The problem
The data below holds a line containing "driven projects and" and a line containing "App prototyping and"; please quote exactly those two lines and every line between them, and nothing else.

Dataset entries
* * * *

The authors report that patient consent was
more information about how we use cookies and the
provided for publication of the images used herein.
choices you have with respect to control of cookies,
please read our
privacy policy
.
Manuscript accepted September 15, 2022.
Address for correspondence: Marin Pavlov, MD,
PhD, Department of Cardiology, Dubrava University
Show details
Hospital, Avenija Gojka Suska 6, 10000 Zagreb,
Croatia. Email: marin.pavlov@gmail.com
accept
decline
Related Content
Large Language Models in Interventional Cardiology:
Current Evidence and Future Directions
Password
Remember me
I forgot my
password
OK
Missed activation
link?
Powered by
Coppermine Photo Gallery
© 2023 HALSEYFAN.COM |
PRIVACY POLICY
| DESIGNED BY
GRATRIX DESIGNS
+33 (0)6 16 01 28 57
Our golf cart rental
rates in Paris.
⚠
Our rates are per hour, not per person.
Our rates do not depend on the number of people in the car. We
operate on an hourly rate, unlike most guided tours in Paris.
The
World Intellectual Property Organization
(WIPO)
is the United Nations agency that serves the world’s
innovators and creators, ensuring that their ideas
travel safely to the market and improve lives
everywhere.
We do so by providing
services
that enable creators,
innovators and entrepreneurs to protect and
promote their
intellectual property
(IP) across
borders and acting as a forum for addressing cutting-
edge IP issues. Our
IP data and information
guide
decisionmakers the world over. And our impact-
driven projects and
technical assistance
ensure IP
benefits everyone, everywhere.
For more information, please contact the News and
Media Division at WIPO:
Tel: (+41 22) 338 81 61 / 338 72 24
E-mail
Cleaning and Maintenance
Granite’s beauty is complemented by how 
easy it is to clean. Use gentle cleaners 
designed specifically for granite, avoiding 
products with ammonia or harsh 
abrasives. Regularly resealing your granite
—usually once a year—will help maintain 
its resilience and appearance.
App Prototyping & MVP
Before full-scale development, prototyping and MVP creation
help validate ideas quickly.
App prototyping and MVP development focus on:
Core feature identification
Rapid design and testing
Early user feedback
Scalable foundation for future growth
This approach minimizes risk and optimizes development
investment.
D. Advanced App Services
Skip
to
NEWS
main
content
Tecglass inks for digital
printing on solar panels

* * * *

Output below
driven projects and
technical assistance
ensure IP
benefits everyone, everywhere.
For more information, please contact the News and
Media Division at WIPO:
Tel: (+41 22) 338 81 61 / 338 72 24
E-mail
Cleaning and Maintenance
Granite’s beauty is complemented by how 
easy it is to clean. Use gentle cleaners 
designed specifically for granite, avoiding 
products with ammonia or harsh 
abrasives. Regularly resealing your granite
—usually once a year—will help maintain 
its resilience and appearance.
App Prototyping & MVP
Before full-scale development, prototyping and MVP creation
help validate ideas quickly.
App prototyping and MVP development focus on:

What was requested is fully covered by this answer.